### PROBLEM REQUIREMENTS
For this exercise, reproduce the entries below exactly, but only from the line containing "Figure 3. Chemical" through the line containing "Figure 5: PCR", both included.

### EXERCISE MATERIAL
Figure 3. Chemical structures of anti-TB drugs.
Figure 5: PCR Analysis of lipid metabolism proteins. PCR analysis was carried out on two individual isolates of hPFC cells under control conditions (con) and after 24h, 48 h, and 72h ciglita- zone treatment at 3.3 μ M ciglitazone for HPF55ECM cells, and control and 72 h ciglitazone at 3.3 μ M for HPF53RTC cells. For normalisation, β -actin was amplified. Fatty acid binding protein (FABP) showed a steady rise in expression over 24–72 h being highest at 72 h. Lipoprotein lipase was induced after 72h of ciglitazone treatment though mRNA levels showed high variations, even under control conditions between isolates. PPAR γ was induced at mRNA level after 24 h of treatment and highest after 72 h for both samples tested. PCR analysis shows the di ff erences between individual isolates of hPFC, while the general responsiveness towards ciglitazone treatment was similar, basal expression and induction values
* * *
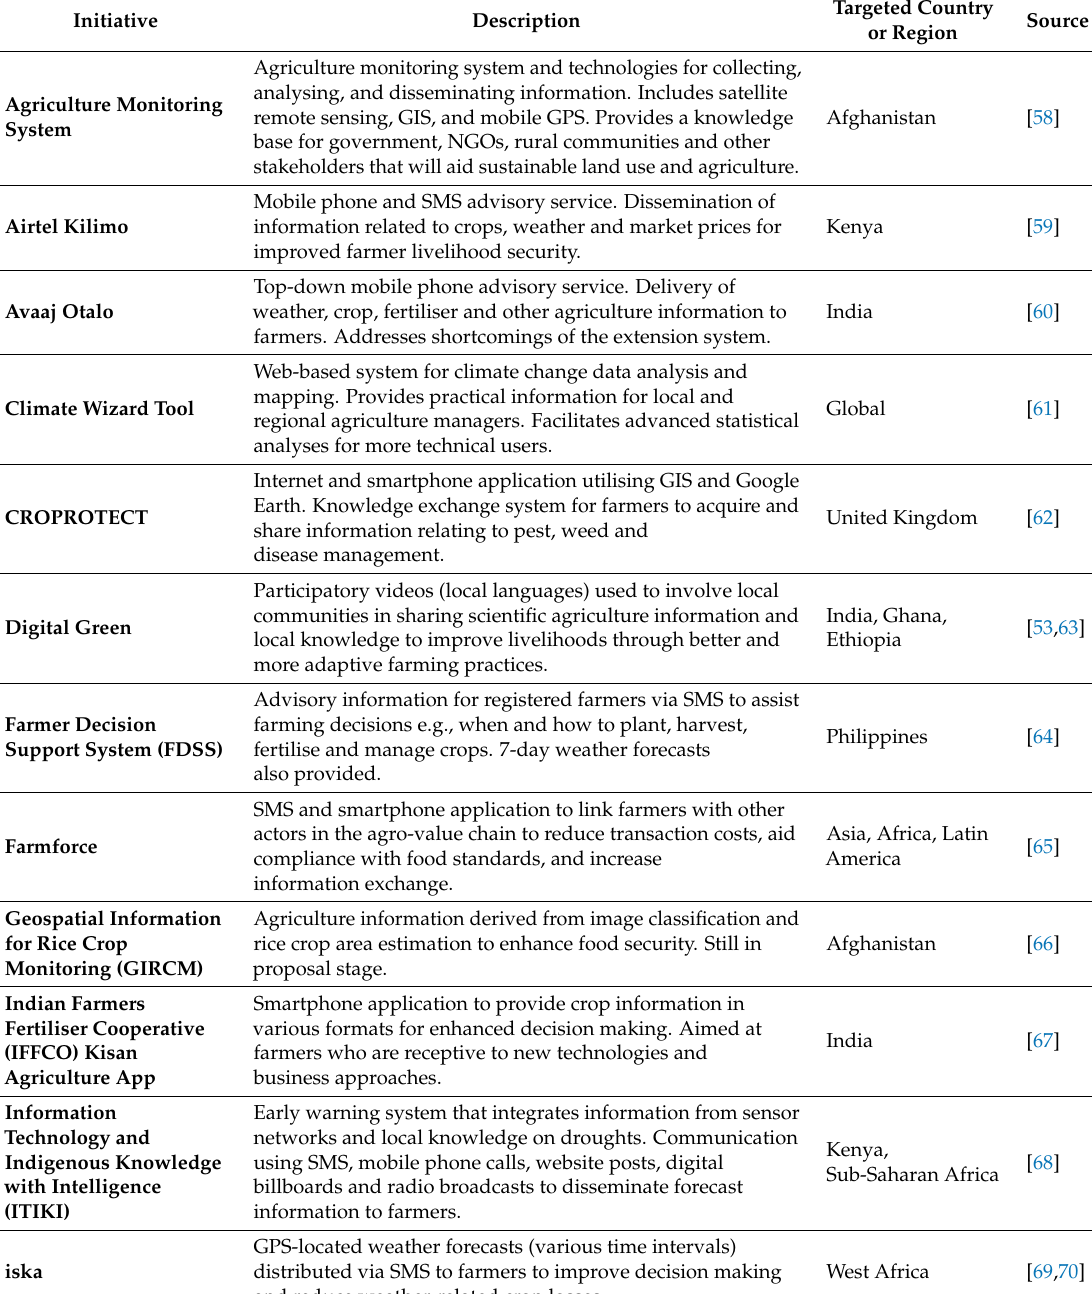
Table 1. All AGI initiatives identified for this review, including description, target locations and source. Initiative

### YOUR RESPONSE
Figure 3. Chemical structures of anti-TB drugs.
Figure 5: PCR Analysis of lipid metabolism proteins. PCR analysis was carried out on two individual isolates of hPFC cells under control conditions (con) and after 24h, 48 h, and 72h ciglita- zone treatment at 3.3 μ M ciglitazone for HPF55ECM cells, and control and 72 h ciglitazone at 3.3 μ M for HPF53RTC cells. For normalisation, β -actin was amplified. Fatty acid binding protein (FABP) showed a steady rise in expression over 24–72 h being highest at 72 h. Lipoprotein lipase was induced after 72h of ciglitazone treatment though mRNA levels showed high variations, even under control conditions between isolates. PPAR γ was induced at mRNA level after 24 h of treatment and highest after 72 h for both samples tested. PCR analysis shows the di ff erences between individual isolates of hPFC, while the general responsiveness towards ciglitazone treatment was similar, basal expression and induction values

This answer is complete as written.